Another tension arose with the uprising in Tibet. Dalai Lama sought refuge in India and China accused us of interfering in their internal affairs. During this time, China claimed that the border that separates Arunachal Pradesh is a result of British aggression and hence, illegal; and that Aksai Chin is under Chinese jurisdiction.
On the background of these delicate situations, India’s northern-most part with temperature ranging from -3 to -17degree Celsius, Aksai Chin was often patrolled. On 21 October 1959, a group from the Intelligence Bureau and Central Reserved Police Force led by Shri Karam Singh, DCIO, were patrolling the area when around mid-day they were attacked by People’s Liberation Army.
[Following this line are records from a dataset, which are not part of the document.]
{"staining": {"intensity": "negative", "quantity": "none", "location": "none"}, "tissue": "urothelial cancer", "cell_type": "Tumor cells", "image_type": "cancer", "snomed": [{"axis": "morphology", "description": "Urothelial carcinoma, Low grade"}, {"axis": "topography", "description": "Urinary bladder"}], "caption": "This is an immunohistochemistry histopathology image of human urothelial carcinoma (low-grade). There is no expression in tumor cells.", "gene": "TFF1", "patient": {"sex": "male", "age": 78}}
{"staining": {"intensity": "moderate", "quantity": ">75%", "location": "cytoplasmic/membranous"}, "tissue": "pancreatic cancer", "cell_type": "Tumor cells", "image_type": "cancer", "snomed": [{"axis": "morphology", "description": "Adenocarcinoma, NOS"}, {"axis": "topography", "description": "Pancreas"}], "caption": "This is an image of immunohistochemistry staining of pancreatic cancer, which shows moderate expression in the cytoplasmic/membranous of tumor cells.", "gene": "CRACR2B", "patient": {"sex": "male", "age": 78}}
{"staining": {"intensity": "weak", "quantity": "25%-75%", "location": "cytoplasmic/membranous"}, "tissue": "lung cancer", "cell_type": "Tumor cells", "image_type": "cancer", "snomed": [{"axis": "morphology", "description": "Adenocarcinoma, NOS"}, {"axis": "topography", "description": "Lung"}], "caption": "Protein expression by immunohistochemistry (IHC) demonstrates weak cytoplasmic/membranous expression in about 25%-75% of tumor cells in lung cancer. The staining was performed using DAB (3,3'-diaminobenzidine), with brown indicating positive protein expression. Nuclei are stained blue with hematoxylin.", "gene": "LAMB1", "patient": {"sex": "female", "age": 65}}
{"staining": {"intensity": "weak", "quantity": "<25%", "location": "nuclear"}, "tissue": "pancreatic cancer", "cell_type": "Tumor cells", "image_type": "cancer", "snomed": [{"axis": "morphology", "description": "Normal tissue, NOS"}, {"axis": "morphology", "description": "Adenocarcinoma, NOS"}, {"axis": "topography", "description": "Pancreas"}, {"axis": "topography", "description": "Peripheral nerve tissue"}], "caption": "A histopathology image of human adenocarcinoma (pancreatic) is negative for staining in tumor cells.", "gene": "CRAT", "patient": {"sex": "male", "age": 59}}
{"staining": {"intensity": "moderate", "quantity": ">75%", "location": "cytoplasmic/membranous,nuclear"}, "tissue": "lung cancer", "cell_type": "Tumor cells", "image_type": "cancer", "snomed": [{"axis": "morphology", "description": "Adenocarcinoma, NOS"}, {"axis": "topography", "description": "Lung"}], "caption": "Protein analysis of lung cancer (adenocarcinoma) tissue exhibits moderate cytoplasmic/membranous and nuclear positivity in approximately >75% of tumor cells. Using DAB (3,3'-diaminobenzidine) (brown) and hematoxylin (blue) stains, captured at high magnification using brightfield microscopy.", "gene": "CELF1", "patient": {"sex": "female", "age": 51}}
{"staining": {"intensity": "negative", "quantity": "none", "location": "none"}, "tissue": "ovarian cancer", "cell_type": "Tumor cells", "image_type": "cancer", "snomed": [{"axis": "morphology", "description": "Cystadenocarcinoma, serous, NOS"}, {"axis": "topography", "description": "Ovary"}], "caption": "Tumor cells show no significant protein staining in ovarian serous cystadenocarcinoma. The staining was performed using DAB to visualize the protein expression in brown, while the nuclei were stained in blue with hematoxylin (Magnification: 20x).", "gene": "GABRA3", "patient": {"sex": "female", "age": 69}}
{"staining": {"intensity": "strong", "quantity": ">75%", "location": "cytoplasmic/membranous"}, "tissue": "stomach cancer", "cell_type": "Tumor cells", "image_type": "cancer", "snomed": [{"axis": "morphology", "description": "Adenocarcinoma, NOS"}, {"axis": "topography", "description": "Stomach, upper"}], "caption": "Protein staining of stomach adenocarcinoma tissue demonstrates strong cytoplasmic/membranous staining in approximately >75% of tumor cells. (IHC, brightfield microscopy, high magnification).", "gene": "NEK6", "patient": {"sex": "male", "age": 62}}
The patrol party was heavily outnumbered when the Chinese army opened fire and threw grenades.
This led to ten Indian Policemen losing their lives and seven being captured by Chinese. After five weeks of this ambush, China returned the bodies of the martyrs on 28 November 1959.
In January 1960, the day 21 October was decided to be observed as Police Commemoration Day in all police lines across India. It was agreed that this day would mark the memory of the gallant men who were killed in Ladakh and all other police personnel killed on duty during the year.
In 2018, PM Narendra Modi inaugurated the National Police Memorial in New Delhi. It occupies an area of 6.12 acres and consists of a 30-foot tall black granite central sculpture, and a museum. The 'Wall of Valour' bears the names of 34,844 police personnel who sacrificed their lives while discharging their duties.
We salute our police force for their strength, courage and sacrifices.